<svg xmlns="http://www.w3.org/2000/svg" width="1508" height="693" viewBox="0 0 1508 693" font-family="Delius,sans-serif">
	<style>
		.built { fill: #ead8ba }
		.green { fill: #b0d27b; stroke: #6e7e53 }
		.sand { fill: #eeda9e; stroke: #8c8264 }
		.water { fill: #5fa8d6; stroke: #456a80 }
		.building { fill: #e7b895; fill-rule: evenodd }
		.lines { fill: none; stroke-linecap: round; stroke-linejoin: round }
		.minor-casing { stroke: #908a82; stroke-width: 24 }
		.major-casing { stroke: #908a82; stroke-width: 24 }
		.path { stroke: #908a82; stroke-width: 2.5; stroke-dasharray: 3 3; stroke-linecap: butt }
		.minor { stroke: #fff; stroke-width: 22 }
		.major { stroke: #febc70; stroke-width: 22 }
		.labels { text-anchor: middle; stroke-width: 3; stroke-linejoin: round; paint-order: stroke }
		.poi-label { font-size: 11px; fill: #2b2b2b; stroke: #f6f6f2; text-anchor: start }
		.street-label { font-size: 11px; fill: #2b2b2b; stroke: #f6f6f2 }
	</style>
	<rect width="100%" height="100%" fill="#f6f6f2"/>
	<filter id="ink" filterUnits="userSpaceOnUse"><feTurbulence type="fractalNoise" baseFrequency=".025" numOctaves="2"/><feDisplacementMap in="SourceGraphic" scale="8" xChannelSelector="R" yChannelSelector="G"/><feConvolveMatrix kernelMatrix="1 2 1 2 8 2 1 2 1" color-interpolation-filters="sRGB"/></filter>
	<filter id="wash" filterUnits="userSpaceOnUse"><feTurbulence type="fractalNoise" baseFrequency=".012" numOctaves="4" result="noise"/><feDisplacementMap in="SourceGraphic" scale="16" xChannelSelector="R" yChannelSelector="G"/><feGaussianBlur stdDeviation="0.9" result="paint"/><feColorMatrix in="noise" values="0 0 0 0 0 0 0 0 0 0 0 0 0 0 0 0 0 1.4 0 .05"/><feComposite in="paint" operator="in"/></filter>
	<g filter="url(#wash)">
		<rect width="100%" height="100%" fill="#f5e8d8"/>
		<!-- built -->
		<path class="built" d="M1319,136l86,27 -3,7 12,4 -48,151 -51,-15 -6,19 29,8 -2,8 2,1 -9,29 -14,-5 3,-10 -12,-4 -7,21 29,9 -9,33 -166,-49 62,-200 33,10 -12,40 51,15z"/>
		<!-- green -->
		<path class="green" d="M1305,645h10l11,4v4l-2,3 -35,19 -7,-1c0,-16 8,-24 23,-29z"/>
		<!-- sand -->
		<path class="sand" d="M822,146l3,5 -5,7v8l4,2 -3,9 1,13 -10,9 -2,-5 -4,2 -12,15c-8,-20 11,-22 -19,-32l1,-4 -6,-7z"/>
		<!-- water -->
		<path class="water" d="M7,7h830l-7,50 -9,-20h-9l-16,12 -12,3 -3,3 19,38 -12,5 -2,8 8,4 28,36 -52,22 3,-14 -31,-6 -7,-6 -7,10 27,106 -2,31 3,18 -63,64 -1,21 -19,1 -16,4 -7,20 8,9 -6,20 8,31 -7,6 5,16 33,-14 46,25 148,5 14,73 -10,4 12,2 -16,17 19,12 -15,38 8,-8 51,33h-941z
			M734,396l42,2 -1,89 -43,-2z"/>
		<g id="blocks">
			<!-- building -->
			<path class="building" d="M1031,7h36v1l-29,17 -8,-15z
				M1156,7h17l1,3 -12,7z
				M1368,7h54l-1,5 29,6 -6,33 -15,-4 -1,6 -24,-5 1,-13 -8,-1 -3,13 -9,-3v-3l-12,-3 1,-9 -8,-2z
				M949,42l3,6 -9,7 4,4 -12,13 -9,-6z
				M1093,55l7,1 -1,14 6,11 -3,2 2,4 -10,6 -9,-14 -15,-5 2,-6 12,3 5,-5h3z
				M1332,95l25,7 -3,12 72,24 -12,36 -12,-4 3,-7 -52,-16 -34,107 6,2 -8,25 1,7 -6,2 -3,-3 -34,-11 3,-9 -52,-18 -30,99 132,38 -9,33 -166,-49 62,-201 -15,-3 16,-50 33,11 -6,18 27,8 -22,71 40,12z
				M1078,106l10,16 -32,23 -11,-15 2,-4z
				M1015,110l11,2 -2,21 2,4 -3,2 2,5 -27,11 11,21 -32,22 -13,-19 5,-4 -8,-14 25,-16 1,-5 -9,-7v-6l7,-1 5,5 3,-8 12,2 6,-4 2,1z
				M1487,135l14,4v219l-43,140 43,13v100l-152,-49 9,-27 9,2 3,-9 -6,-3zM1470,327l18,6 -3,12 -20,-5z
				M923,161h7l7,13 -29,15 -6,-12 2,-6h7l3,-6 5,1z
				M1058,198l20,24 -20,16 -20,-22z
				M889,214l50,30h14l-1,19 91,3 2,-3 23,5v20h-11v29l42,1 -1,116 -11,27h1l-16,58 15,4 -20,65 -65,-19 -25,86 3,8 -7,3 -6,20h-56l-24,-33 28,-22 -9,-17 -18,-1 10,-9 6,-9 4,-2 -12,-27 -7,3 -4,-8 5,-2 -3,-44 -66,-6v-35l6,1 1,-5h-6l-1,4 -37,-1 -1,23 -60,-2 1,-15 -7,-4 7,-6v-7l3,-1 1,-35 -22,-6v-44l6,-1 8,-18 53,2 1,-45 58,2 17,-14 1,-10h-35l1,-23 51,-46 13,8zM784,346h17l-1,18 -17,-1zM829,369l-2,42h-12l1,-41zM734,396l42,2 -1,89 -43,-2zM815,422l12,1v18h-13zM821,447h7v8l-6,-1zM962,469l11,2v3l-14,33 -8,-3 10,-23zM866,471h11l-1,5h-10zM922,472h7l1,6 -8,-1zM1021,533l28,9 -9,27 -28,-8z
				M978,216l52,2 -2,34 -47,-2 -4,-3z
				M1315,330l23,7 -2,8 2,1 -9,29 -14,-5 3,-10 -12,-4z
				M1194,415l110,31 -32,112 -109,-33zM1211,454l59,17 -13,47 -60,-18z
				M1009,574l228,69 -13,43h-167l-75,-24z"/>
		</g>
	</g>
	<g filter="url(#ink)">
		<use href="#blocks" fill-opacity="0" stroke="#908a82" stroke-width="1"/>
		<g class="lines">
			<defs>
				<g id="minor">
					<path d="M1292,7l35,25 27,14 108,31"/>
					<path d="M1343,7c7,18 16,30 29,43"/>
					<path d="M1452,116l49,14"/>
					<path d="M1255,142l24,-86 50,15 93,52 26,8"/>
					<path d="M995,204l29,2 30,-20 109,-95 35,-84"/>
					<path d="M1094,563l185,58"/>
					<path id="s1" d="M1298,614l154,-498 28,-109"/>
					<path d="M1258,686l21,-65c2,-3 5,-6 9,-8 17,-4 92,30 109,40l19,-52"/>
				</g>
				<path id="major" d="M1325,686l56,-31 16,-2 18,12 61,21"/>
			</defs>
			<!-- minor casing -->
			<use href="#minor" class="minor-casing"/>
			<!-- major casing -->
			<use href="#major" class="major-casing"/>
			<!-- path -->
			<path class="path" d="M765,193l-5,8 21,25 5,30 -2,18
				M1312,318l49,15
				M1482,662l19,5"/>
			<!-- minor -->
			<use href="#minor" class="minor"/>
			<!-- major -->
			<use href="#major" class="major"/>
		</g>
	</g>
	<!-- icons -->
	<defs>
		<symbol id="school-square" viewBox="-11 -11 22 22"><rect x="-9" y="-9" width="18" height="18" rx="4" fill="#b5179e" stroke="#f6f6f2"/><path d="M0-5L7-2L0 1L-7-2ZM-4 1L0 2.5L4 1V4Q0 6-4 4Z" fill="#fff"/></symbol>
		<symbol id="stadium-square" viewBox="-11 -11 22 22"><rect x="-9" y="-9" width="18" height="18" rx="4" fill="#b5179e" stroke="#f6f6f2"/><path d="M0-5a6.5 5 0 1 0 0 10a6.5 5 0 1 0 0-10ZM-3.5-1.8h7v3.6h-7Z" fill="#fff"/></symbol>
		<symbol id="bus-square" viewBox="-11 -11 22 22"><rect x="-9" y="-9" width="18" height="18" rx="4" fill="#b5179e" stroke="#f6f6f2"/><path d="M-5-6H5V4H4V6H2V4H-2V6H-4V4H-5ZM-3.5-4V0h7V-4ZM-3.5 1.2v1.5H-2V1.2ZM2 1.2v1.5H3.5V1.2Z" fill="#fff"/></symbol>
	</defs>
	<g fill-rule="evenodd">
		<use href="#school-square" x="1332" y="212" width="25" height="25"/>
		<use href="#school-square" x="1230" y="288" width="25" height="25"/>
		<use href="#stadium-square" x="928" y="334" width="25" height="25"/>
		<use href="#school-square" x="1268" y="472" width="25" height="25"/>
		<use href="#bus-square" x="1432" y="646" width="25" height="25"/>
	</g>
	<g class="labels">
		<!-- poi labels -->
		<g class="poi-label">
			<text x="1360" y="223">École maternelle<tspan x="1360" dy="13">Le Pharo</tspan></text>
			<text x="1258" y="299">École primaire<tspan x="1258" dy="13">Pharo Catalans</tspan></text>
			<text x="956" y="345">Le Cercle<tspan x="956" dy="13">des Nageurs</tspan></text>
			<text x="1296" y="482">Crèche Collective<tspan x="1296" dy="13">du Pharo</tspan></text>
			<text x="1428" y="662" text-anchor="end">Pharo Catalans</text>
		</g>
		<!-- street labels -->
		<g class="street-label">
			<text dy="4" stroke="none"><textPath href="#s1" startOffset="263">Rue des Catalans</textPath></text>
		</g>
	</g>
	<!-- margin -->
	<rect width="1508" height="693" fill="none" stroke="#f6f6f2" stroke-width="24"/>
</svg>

--- --- ---

§ **WHAT TO PRODUCE**
Determine how many lines in the listing above hold "round". Give the number without any other words.

§ **EXERCISE RESPONSE**
2